Supplied records Start Marker

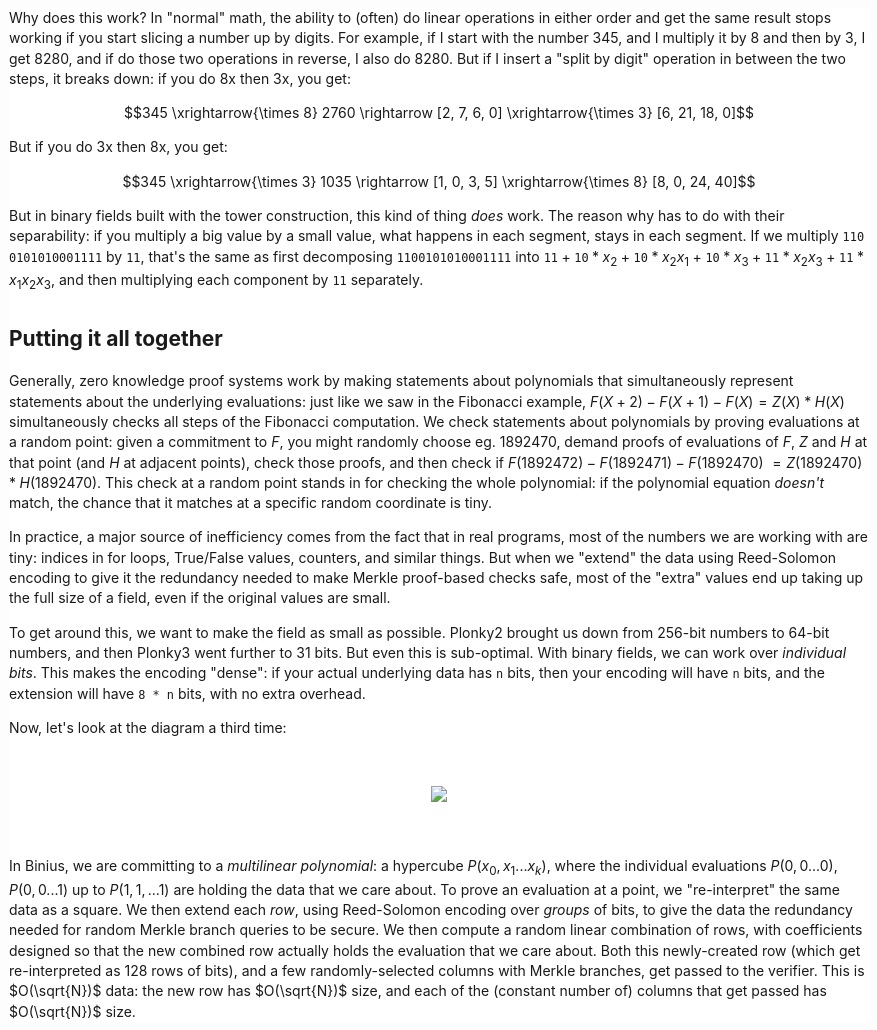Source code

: Why does this work? In "normal" math, the ability to (often) do linear operations in either order and get the same result stops working if you start slicing a number up by digits. For example, if I start with the number 345, and I multiply it by 8 and then by 3, I get 8280, and if do those two operations in reverse, I also do 8280. But if I insert a "split by digit" operation in between the two steps, it breaks down: if you do 8x then 3x, you get:

$$345 \xrightarrow{\times 8} 2760 \rightarrow [2, 7, 6, 0] \xrightarrow{\times 3} [6, 21, 18, 0]$$

But if you do 3x then 8x, you get:

$$345 \xrightarrow{\times 3} 1035 \rightarrow [1, 0, 3, 5] \xrightarrow{\times 8} [8, 0, 24, 40]$$

But in binary fields built with the tower construction, this kind of thing _does_ work. The reason why has to do with their separability: if you multiply a big value by a small value, what happens in each segment, stays in each segment. If we multiply $\texttt{1100101010001111}$ by $\texttt{11}$, that's the same as first decomposing $\texttt{1100101010001111}$ into $\texttt{11} + \texttt{10} * x_2 + \texttt{10} * x_2x_1 + \texttt{10} * x_3 + \texttt{11} * x_2x_3 + \texttt{11} * x_1x_2x_3$, and then multiplying each component by $\texttt{11}$ separately.

<a id="puttogether" />

## Putting it all together

Generally, zero knowledge proof systems work by making statements about polynomials that simultaneously represent statements about the underlying evaluations: just like we saw in the Fibonacci example, $F(X+2) - F(X+1) - F(X) = Z(X) * H(X)$ simultaneously checks all steps of the Fibonacci computation. We check statements about polynomials by proving evaluations at a random point: given a commitment to $F$, you might randomly choose eg. 1892470, demand proofs of evaluations of $F$, $Z$ and $H$ at that point (and $H$ at adjacent points), check those proofs, and then check if $F(1892472) - F(1892471) - F(1892470)$ $= Z(1892470) * H(1892470)$. This check at a random point stands in for checking the whole polynomial: if the polynomial equation _doesn't_ match, the chance that it matches at a specific random coordinate is tiny.

In practice, a major source of inefficiency comes from the fact that in real programs, most of the numbers we are working with are tiny: indices in for loops, True/False values, counters, and similar things. But when we "extend" the data using Reed-Solomon encoding to give it the redundancy needed to make Merkle proof-based checks safe, most of the "extra" values end up taking up the full size of a field, even if the original values are small.

To get around this, we want to make the field as small as possible. Plonky2 brought us down from 256-bit numbers to 64-bit numbers, and then Plonky3 went further to 31 bits. But even this is sub-optimal. With binary fields, we can work over _individual bits_. This makes the encoding "dense": if your actual underlying data has `n` bits, then your encoding will have `n` bits, and the extension will have `8 * n` bits, with no extra overhead.

Now, let's look at the diagram a third time:

<center><br>
    
![](../../../../images/binius/binius.drawio.png)

<br>

</center>

In Binius, we are committing to a _multilinear polynomial_: a hypercube $P(x_0, x_1 ... x_k)$, where the individual evaluations $P(0, 0 ... 0)$, $P(0, 0 ... 1)$ up to $P(1, 1, ... 1)$ are holding the data that we care about. To prove an evaluation at a point, we "re-interpret" the same data as a square. We then extend each _row_, using Reed-Solomon encoding over _groups_ of bits, to give the data the redundancy needed for random Merkle branch queries to be secure. We then compute a random linear combination of rows, with coefficients designed so that the new combined row actually holds the evaluation that we care about. Both this newly-created row (which get re-interpreted as 128 rows of bits), and a few randomly-selected columns with Merkle branches, get passed to the verifier. This is $O(\sqrt{N})$ data: the new row has $O(\sqrt{N})$ size, and each of the (constant number of) columns that get passed has $O(\sqrt{N})$ size.


[category]: <> (General,Cryptography)
[date]: <> (2024/04/29)
[title]: <> (Binius: highly efficient proofs over binary fields)
[pandoc]: <> (--mathjax)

Supplied records End Marker

> _To-do item_
Please give all of the data again, exact and free of pictures.

> _Expected answer_
Source code

: Why does this work? In "normal" math, the ability to (often) do linear operations in either order and get the same result stops working if you start slicing a number up by digits. For example, if I start with the number 345, and I multiply it by 8 and then by 3, I get 8280, and if do those two operations in reverse, I also do 8280. But if I insert a "split by digit" operation in between the two steps, it breaks down: if you do 8x then 3x, you get:

$$345 \xrightarrow{\times 8} 2760 \rightarrow [2, 7, 6, 0] \xrightarrow{\times 3} [6, 21, 18, 0]$$

But if you do 3x then 8x, you get:

$$345 \xrightarrow{\times 3} 1035 \rightarrow [1, 0, 3, 5] \xrightarrow{\times 8} [8, 0, 24, 40]$$

But in binary fields built with the tower construction, this kind of thing _does_ work. The reason why has to do with their separability: if you multiply a big value by a small value, what happens in each segment, stays in each segment. If we multiply $\texttt{1100101010001111}$ by $\texttt{11}$, that's the same as first decomposing $\texttt{1100101010001111}$ into $\texttt{11} + \texttt{10} * x_2 + \texttt{10} * x_2x_1 + \texttt{10} * x_3 + \texttt{11} * x_2x_3 + \texttt{11} * x_1x_2x_3$, and then multiplying each component by $\texttt{11}$ separately.

<a id="puttogether" />

## Putting it all together

Generally, zero knowledge proof systems work by making statements about polynomials that simultaneously represent statements about the underlying evaluations: just like we saw in the Fibonacci example, $F(X+2) - F(X+1) - F(X) = Z(X) * H(X)$ simultaneously checks all steps of the Fibonacci computation. We check statements about polynomials by proving evaluations at a random point: given a commitment to $F$, you might randomly choose eg. 1892470, demand proofs of evaluations of $F$, $Z$ and $H$ at that point (and $H$ at adjacent points), check those proofs, and then check if $F(1892472) - F(1892471) - F(1892470)$ $= Z(1892470) * H(1892470)$. This check at a random point stands in for checking the whole polynomial: if the polynomial equation _doesn't_ match, the chance that it matches at a specific random coordinate is tiny.

In practice, a major source of inefficiency comes from the fact that in real programs, most of the numbers we are working with are tiny: indices in for loops, True/False values, counters, and similar things. But when we "extend" the data using Reed-Solomon encoding to give it the redundancy needed to make Merkle proof-based checks safe, most of the "extra" values end up taking up the full size of a field, even if the original values are small.

To get around this, we want to make the field as small as possible. Plonky2 brought us down from 256-bit numbers to 64-bit numbers, and then Plonky3 went further to 31 bits. But even this is sub-optimal. With binary fields, we can work over _individual bits_. This makes the encoding "dense": if your actual underlying data has `n` bits, then your encoding will have `n` bits, and the extension will have `8 * n` bits, with no extra overhead.

Now, let's look at the diagram a third time:

<center><br>
    
![](../../../../images/binius/binius.drawio.png)

<br>

</center>

In Binius, we are committing to a _multilinear polynomial_: a hypercube $P(x_0, x_1 ... x_k)$, where the individual evaluations $P(0, 0 ... 0)$, $P(0, 0 ... 1)$ up to $P(1, 1, ... 1)$ are holding the data that we care about. To prove an evaluation at a point, we "re-interpret" the same data as a square. We then extend each _row_, using Reed-Solomon encoding over _groups_ of bits, to give the data the redundancy needed for random Merkle branch queries to be secure. We then compute a random linear combination of rows, with coefficients designed so that the new combined row actually holds the evaluation that we care about. Both this newly-created row (which get re-interpreted as 128 rows of bits), and a few randomly-selected columns with Merkle branches, get passed to the verifier. This is $O(\sqrt{N})$ data: the new row has $O(\sqrt{N})$ size, and each of the (constant number of) columns that get passed has $O(\sqrt{N})$ size.


[category]: <> (General,Cryptography)
[date]: <> (2024/04/29)
[title]: <> (Binius: highly efficient proofs over binary fields)
[pandoc]: <> (--mathjax)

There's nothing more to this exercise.